WORK REQUIRED:
All entries must be repeated exactly; do not include the pictures.

(Stored dataset items)

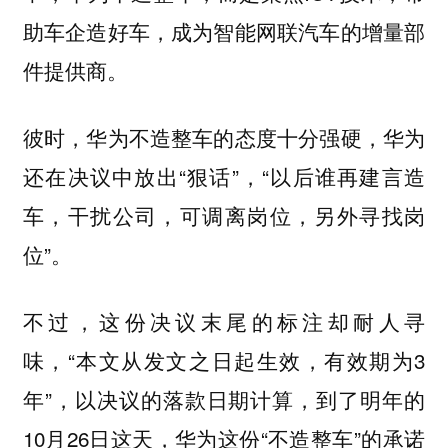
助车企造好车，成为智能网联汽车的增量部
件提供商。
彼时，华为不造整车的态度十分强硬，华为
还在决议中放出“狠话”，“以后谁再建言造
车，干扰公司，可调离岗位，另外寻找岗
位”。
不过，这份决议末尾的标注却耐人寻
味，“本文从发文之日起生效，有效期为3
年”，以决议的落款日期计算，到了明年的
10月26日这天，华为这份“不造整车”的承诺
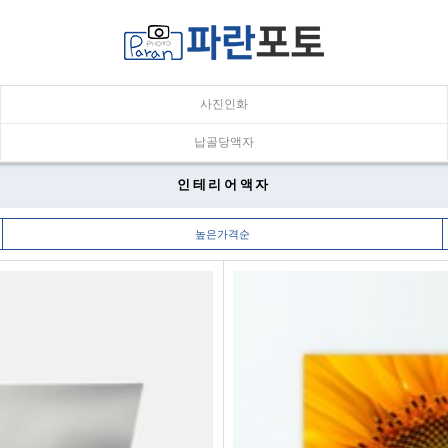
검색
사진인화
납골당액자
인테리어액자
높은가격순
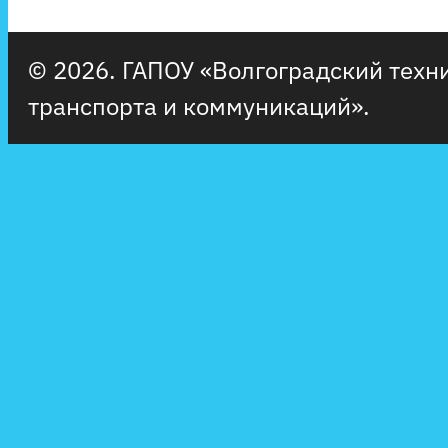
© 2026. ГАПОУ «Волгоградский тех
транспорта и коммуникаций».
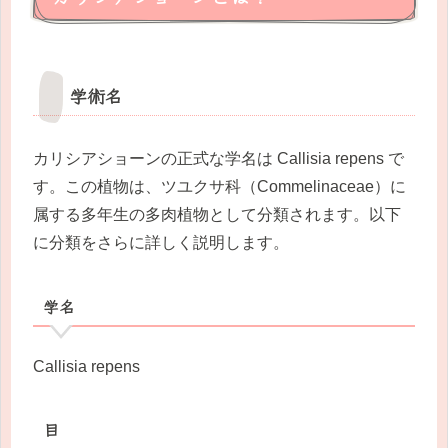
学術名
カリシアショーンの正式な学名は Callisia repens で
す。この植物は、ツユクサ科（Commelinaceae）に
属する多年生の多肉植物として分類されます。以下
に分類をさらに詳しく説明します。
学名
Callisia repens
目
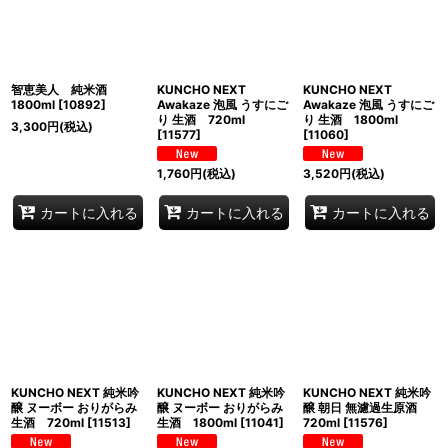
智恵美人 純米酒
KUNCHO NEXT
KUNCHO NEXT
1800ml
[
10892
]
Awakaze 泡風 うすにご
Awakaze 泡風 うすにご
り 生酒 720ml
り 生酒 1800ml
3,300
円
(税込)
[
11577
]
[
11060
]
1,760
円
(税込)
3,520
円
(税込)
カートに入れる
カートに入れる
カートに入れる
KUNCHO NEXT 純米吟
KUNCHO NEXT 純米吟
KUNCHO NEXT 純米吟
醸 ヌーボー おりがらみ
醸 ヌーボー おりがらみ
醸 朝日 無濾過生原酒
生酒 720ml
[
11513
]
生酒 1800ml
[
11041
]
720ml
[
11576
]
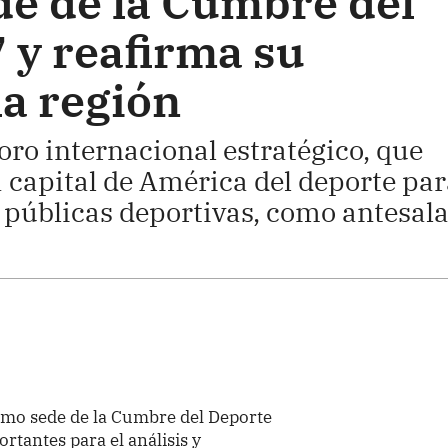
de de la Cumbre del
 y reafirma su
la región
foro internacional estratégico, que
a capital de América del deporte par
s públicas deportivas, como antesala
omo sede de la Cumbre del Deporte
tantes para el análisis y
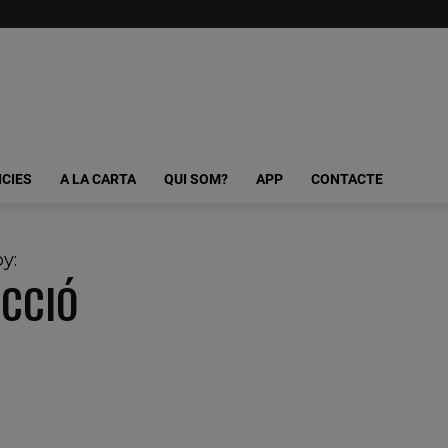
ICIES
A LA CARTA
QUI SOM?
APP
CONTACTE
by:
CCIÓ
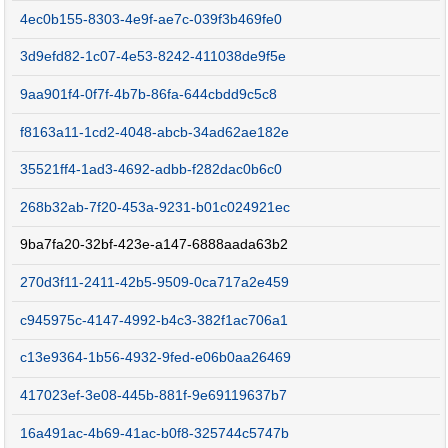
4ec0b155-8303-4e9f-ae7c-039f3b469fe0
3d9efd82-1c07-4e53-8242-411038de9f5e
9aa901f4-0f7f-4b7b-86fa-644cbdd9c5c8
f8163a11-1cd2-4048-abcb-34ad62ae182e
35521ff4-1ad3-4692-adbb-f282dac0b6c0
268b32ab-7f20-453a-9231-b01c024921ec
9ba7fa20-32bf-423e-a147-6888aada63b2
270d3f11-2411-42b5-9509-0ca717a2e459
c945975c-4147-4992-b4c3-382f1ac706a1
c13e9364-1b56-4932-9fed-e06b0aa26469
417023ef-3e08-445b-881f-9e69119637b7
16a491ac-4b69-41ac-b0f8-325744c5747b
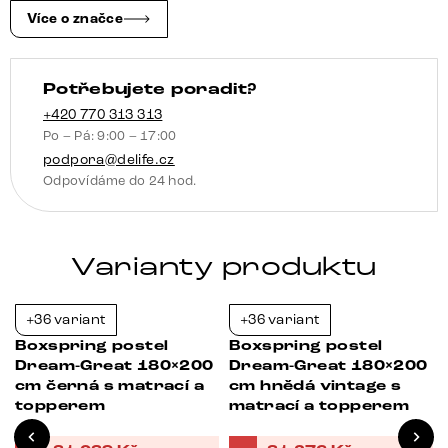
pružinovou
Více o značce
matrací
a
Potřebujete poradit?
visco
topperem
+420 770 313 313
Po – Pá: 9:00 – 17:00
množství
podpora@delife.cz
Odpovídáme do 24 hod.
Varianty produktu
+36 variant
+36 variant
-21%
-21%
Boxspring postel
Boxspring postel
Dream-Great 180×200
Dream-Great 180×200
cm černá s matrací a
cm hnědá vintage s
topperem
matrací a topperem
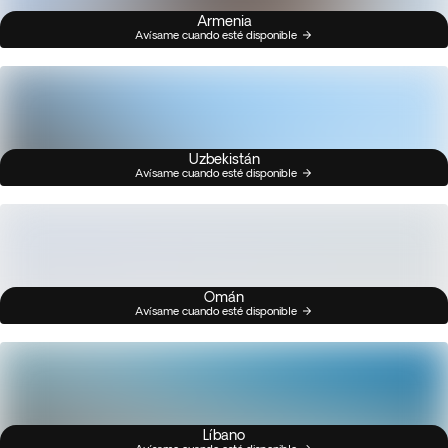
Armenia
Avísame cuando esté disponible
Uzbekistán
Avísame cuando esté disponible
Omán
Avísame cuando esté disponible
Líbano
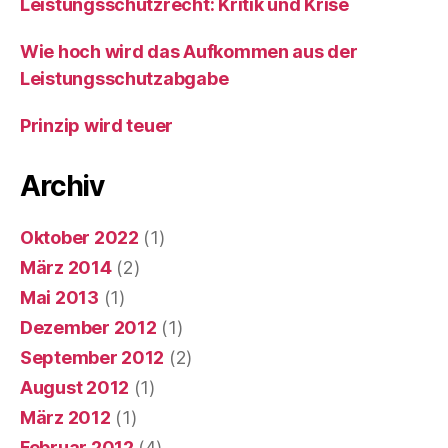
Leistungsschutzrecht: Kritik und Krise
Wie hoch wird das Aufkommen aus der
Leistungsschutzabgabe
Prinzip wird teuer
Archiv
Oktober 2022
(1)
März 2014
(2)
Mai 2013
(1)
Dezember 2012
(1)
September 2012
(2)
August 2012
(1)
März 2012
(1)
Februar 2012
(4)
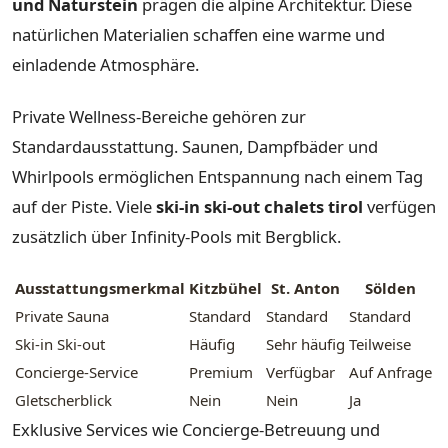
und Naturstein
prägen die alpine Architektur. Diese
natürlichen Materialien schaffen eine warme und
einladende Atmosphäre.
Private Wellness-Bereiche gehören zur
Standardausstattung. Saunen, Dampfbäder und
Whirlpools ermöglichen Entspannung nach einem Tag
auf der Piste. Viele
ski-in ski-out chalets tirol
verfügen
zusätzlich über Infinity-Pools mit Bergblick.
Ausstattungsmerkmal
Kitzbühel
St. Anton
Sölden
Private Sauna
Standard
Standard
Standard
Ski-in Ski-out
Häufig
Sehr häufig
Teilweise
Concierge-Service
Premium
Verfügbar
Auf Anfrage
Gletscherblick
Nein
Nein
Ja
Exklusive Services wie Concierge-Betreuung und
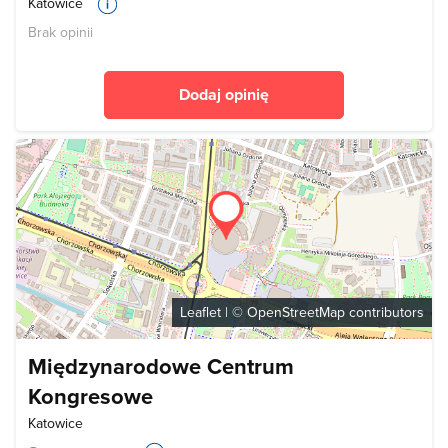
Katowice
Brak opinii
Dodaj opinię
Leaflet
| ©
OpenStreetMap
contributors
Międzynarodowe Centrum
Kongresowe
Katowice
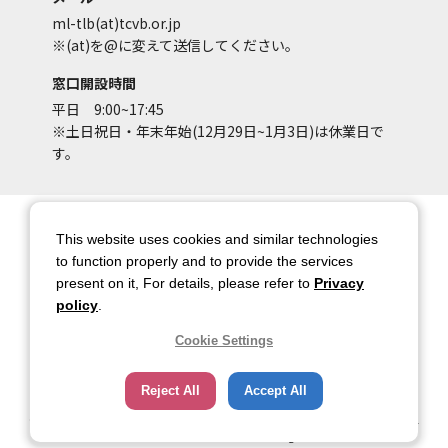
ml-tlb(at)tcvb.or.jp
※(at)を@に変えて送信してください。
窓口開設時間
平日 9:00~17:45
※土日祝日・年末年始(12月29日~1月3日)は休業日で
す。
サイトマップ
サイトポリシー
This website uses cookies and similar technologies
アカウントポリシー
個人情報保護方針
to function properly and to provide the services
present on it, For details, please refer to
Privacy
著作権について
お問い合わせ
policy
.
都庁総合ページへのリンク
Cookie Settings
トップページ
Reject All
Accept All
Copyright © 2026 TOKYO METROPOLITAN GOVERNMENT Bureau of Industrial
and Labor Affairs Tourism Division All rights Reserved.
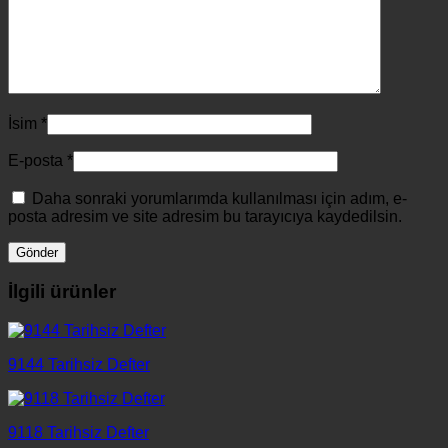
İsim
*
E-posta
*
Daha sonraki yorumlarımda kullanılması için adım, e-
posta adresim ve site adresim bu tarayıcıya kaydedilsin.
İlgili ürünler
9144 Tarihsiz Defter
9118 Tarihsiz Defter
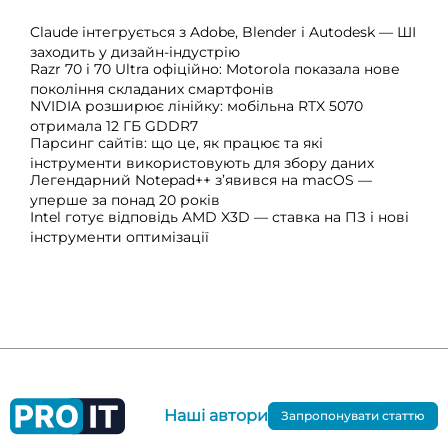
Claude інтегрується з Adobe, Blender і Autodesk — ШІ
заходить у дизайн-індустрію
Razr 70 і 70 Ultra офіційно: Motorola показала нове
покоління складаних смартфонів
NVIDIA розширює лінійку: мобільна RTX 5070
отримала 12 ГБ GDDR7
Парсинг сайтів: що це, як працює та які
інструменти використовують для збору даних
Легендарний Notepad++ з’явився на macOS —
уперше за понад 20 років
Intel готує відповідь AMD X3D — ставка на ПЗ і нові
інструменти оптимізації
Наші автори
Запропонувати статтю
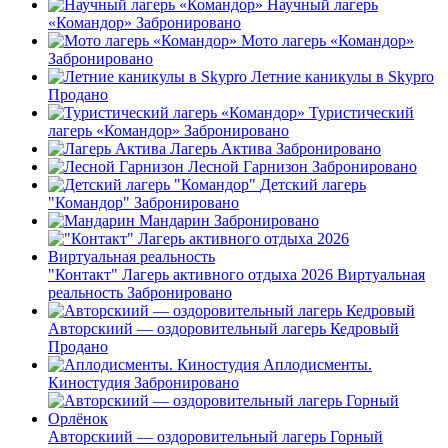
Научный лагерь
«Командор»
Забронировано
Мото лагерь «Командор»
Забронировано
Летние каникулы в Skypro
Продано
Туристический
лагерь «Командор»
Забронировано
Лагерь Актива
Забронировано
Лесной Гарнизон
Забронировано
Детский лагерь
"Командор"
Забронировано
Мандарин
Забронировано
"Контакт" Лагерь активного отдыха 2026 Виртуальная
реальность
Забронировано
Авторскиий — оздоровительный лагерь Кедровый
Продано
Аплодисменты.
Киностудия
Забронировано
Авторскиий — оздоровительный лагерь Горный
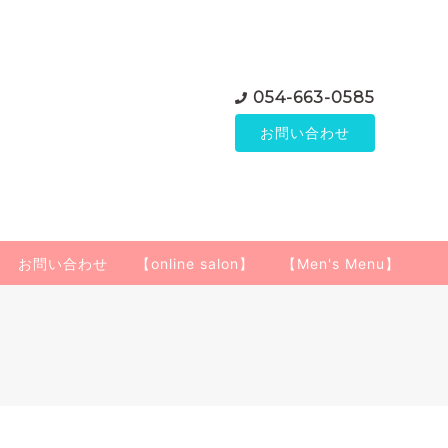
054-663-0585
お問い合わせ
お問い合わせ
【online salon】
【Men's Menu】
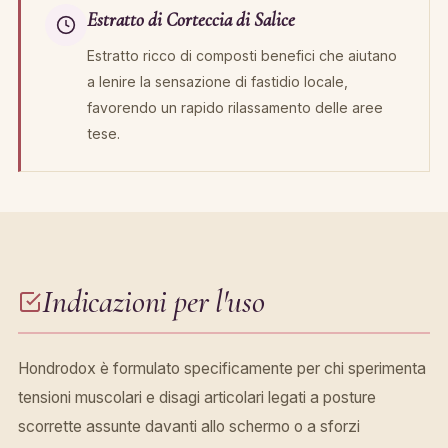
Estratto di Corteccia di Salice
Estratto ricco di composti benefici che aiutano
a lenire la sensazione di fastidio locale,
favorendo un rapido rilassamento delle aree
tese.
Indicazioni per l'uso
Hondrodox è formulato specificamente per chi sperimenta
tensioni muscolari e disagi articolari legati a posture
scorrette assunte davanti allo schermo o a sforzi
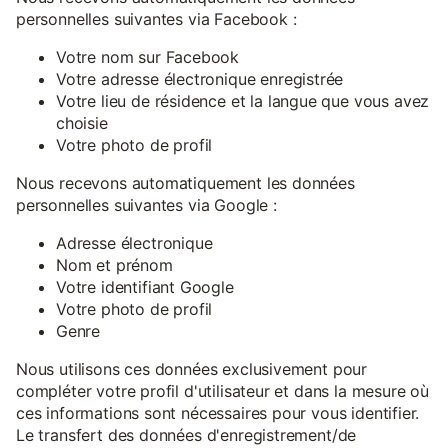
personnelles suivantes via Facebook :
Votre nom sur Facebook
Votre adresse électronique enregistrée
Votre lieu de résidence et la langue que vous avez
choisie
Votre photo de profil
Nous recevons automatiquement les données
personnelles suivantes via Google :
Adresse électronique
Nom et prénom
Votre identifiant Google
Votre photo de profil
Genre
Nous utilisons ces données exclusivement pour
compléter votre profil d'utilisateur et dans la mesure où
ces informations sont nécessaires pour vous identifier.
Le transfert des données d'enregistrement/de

OUTPUT FOR THIS TASK:
助车企造好车，成为智能网联汽车的增量部
件提供商。
彼时，华为不造整车的态度十分强硬，华为
还在决议中放出“狠话”，“以后谁再建言造
车，干扰公司，可调离岗位，另外寻找岗
位”。
不过，这份决议末尾的标注却耐人寻
味，“本文从发文之日起生效，有效期为3
年”，以决议的落款日期计算，到了明年的
10月26日这天，华为这份“不造整车”的承诺
검색
사진인화
납골당액자
인테리어액자
높은가격순
© 2026. ГАПОУ «Волгоградский тех
транспорта и коммуникаций».
学術名
カリシアショーンの正式な学名は Callisia repens で
す。この植物は、ツユクサ科（Commelinaceae）に
属する多年生の多肉植物として分類されます。以下
に分類をさらに詳しく説明します。
学名
Callisia repens
目
智恵美人 純米酒
KUNCHO NEXT
KUNCHO NEXT
1800ml
[
10892
]
Awakaze 泡風 うすにご
Awakaze 泡風 うすにご
り 生酒 720ml
り 生酒 1800ml
3,300
円
(税込)
[
11577
]
[
11060
]
1,760
円
(税込)
3,520
円
(税込)
カートに入れる
カートに入れる
カートに入れる
KUNCHO NEXT 純米吟
KUNCHO NEXT 純米吟
KUNCHO NEXT 純米吟
醸 ヌーボー おりがらみ
醸 ヌーボー おりがらみ
醸 朝日 無濾過生原酒
生酒 720ml
[
11513
]
生酒 1800ml
[
11041
]
720ml
[
11576
]
de de la Cumbre del
 y reafirma su
la región
foro internacional estratégico, que
a capital de América del deporte par
s públicas deportivas, como antesala
omo sede de la Cumbre del Deporte
tantes para el análisis y
ICIES
A LA CARTA
QUI SOM?
APP
CONTACTE
by:
CCIÓ
4ec0b155-8303-4e9f-ae7c-039f3b469fe0
3d9efd82-1c07-4e53-8242-411038de9f5e
9aa901f4-0f7f-4b7b-86fa-644cbdd9c5c8
f8163a11-1cd2-4048-abcb-34ad62ae182e
35521ff4-1ad3-4692-adbb-f282dac0b6c0
268b32ab-7f20-453a-9231-b01c024921ec
9ba7fa20-32bf-423e-a147-6888aada63b2
270d3f11-2411-42b5-9509-0ca717a2e459
c945975c-4147-4992-b4c3-382f1ac706a1
c13e9364-1b56-4932-9fed-e06b0aa26469
417023ef-3e08-445b-881f-9e69119637b7
16a491ac-4b69-41ac-b0f8-325744c5747b
pružinovou
Více o značce
matrací
a
Potřebujete poradit?
visco
topperem
+420 770 313 313
Po – Pá: 9:00 – 17:00
množství
podpora@delife.cz
Odpovídáme do 24 hod.
Varianty produktu
+36 variant
+36 variant
-21%
-21%
Boxspring postel
Boxspring postel
Dream-Great 180×200
Dream-Great 180×200
cm černá s matrací a
cm hnědá vintage s
topperem
matrací a topperem
Armenia
Avísame cuando esté disponible
Uzbekistán
Avísame cuando esté disponible
Omán
Avísame cuando esté disponible
Líbano
Leistungsschutzrecht: Kritik und Krise
Wie hoch wird das Aufkommen aus der
Leistungsschutzabgabe
Prinzip wird teuer
Archiv
Oktober 2022
(1)
März 2014
(2)
Mai 2013
(1)
Dezember 2012
(1)
September 2012
(2)
August 2012
(1)
März 2012
(1)
Februar 2012
(4)
und Naturstein
prägen die alpine Architektur. Diese
natürlichen Materialien schaffen eine warme und
einladende Atmosphäre.
Private Wellness-Bereiche gehören zur
Standardausstattung. Saunen, Dampfbäder und
Whirlpools ermöglichen Entspannung nach einem Tag
auf der Piste. Viele
ski-in ski-out chalets tirol
verfügen
zusätzlich über Infinity-Pools mit Bergblick.
Ausstattungsmerkmal
Kitzbühel
St. Anton
Sölden
Private Sauna
Standard
Standard
Standard
Ski-in Ski-out
Häufig
Sehr häufig
Teilweise
Concierge-Service
Premium
Verfügbar
Auf Anfrage
Gletscherblick
Nein
Nein
Ja
Exklusive Services wie Concierge-Betreuung und
Katowice
Brak opinii
Dodaj opinię
Leaflet
| ©
OpenStreetMap
contributors
Międzynarodowe Centrum
Kongresowe
Katowice
ml-tlb(at)tcvb.or.jp
※(at)を@に変えて送信してください。
窓口開設時間
平日 9:00~17:45
※土日祝日・年末年始(12月29日~1月3日)は休業日で
す。
サイトマップ
サイトポリシー
This website uses cookies and similar technologies
アカウントポリシー
個人情報保護方針
to function properly and to provide the services
present on it, For details, please refer to
Privacy
著作権について
お問い合わせ
policy
.
都庁総合ページへのリンク
Cookie Settings
トップページ
Reject All
Accept All
Copyright © 2026 TOKYO METROPOLITAN GOVERNMENT Bureau of Industrial
and Labor Affairs Tourism Division All rights Reserved.
İsim
*
E-posta
*
Daha sonraki yorumlarımda kullanılması için adım, e-
posta adresim ve site adresim bu tarayıcıya kaydedilsin.
İlgili ürünler
9144 Tarihsiz Defter
9118 Tarihsiz Defter
Claude інтегрується з Adobe, Blender і Autodesk — ШІ
заходить у дизайн-індустрію
Razr 70 і 70 Ultra офіційно: Motorola показала нове
покоління складаних смартфонів
NVIDIA розширює лінійку: мобільна RTX 5070
отримала 12 ГБ GDDR7
Парсинг сайтів: що це, як працює та які
інструменти використовують для збору даних
Легендарний Notepad++ з’явився на macOS —
уперше за понад 20 років
Intel готує відповідь AMD X3D — ставка на ПЗ і нові
інструменти оптимізації
Наші автори
Запропонувати статтю
Научный лагерь
«Командор»
Забронировано
Мото лагерь «Командор»
Забронировано
Летние каникулы в Skypro
Продано
Туристический
лагерь «Командор»
Забронировано
Лагерь Актива
Забронировано
Лесной Гарнизон
Забронировано
Детский лагерь
"Командор"
Забронировано
Мандарин
Забронировано
"Контакт" Лагерь активного отдыха 2026 Виртуальная
реальность
Забронировано
Авторскиий — оздоровительный лагерь Кедровый
Продано
Аплодисменты.
Киностудия
Забронировано
Авторскиий — оздоровительный лагерь Горный
054-663-0585
お問い合わせ
お問い合わせ
【online salon】
【Men's Menu】
Estratto di Corteccia di Salice
Estratto ricco di composti benefici che aiutano
a lenire la sensazione di fastidio locale,
favorendo un rapido rilassamento delle aree
tese.
Indicazioni per l'uso
Hondrodox è formulato specificamente per chi sperimenta
tensioni muscolari e disagi articolari legati a posture
scorrette assunte davanti allo schermo o a sforzi
personnelles suivantes via Facebook :
Votre nom sur Facebook
Votre adresse électronique enregistrée
Votre lieu de résidence et la langue que vous avez
choisie
Votre photo de profil
Nous recevons automatiquement les données
personnelles suivantes via Google :
Adresse électronique
Nom et prénom
Votre identifiant Google
Votre photo de profil
Genre
Nous utilisons ces données exclusivement pour
compléter votre profil d'utilisateur et dans la mesure où
ces informations sont nécessaires pour vous identifier.
Le transfert des données d'enregistrement/de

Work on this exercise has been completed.